O prazer do Inverno reside no lume.
Já não lembra onde leu a frase, mas guardou-a
bem. Porque ela lhe traz o gosto que tem por lareiras e, como tantas outras
coisas, não sabe explicar o encantamento de ficar a olhar o lume, a cumplicidade
silenciosa, melancolias incuráveis, como lhe dizia o Mário-Henrique Leiria que
também gostava do Natal.
E este tempo de Natal, que vai olhando os seus últimos dias, traz-lhe sempre a ideia de frio, de lareiras. Sempre que se senta frente a uma lareira, ocorre-lhe o título de um livro, póstumo, do Manuel da Fonseca, À Lareira, Nos Fundos da Casa Onde O Retorta Tem o Café, pela cadência que transmite, a lentidão das conversas em redor do lúmi ou o suave silêncio que, por vezes, é bem melhor que as faladuras.
Não tem lareira mas gostava de ter. Não tem terra, nasceu em Lisboa, e procura
na terra dos amigos esse cheiro antigo.

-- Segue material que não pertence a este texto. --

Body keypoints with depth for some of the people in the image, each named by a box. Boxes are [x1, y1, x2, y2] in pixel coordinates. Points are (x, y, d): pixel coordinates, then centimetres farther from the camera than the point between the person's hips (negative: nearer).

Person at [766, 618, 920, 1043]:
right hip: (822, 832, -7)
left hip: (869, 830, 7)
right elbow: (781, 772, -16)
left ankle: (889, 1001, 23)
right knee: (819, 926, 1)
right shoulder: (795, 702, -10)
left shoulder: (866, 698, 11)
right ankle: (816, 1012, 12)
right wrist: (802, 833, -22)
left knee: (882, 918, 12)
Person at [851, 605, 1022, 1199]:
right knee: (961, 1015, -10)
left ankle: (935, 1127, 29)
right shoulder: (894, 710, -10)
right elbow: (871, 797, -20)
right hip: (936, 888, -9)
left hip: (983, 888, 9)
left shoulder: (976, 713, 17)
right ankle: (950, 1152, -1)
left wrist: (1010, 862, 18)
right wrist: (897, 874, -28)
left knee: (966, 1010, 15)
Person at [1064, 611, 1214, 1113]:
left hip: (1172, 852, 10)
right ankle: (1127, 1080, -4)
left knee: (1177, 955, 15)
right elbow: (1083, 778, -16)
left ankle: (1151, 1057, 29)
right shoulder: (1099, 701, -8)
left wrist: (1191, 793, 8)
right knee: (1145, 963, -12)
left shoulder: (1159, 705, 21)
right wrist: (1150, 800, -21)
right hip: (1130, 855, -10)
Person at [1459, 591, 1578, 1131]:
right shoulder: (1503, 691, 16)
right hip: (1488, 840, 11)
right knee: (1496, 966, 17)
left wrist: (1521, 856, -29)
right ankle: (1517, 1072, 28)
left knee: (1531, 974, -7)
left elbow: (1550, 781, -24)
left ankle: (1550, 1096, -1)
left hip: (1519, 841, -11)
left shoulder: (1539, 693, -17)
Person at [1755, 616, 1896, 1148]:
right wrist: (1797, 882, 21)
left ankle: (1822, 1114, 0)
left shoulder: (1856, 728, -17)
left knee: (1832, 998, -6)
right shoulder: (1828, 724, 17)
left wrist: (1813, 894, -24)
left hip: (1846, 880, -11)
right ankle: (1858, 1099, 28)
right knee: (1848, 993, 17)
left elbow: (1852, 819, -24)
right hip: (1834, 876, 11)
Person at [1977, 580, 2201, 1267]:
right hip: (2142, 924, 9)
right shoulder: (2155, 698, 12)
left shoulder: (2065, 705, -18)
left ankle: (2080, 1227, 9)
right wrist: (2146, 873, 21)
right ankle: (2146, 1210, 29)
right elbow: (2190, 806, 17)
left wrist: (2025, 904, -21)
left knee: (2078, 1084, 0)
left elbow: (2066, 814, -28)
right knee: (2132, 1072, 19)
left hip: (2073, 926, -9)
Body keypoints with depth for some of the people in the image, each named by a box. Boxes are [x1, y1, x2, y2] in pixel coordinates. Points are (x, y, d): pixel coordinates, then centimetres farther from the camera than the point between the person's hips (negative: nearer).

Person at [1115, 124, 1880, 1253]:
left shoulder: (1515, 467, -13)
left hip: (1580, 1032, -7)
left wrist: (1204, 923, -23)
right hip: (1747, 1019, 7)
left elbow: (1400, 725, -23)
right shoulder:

Tornou-se um peregrino das lareiras dos
amigos, tira-lhes fotografias.
E dá-lhe para ouvir uma velha canção do Zeca Baleiro que ele encaixa nas Outras Canções de Natal.
Faltam escassas horas para que estejamos num novo ano.
Lembranças do Helder Pinho, anos 60 e picos, que vivia na Rua da Manutenção junto ao Tejo que passa por Xabregas, a telefonar-lhe aos gritos: «Eh pá! estou a ouvir a ronca dos barcos no Tejo, bom ano, camarada» e ele a lembrar-se que o Helder citava Baptista-Bastos na Cidade Diária, livro que ele quase sabia de cor, também lembranças de José Saramago numa noite de fim de ano de 1994, «a noite de Lanzarote é cálida, tranquila. Ninguém mais no mundo quer esta paz?»
Sim, a vida, esta vida que, inapelavelmente, pétala a pétala, vai desfolhando o tempo.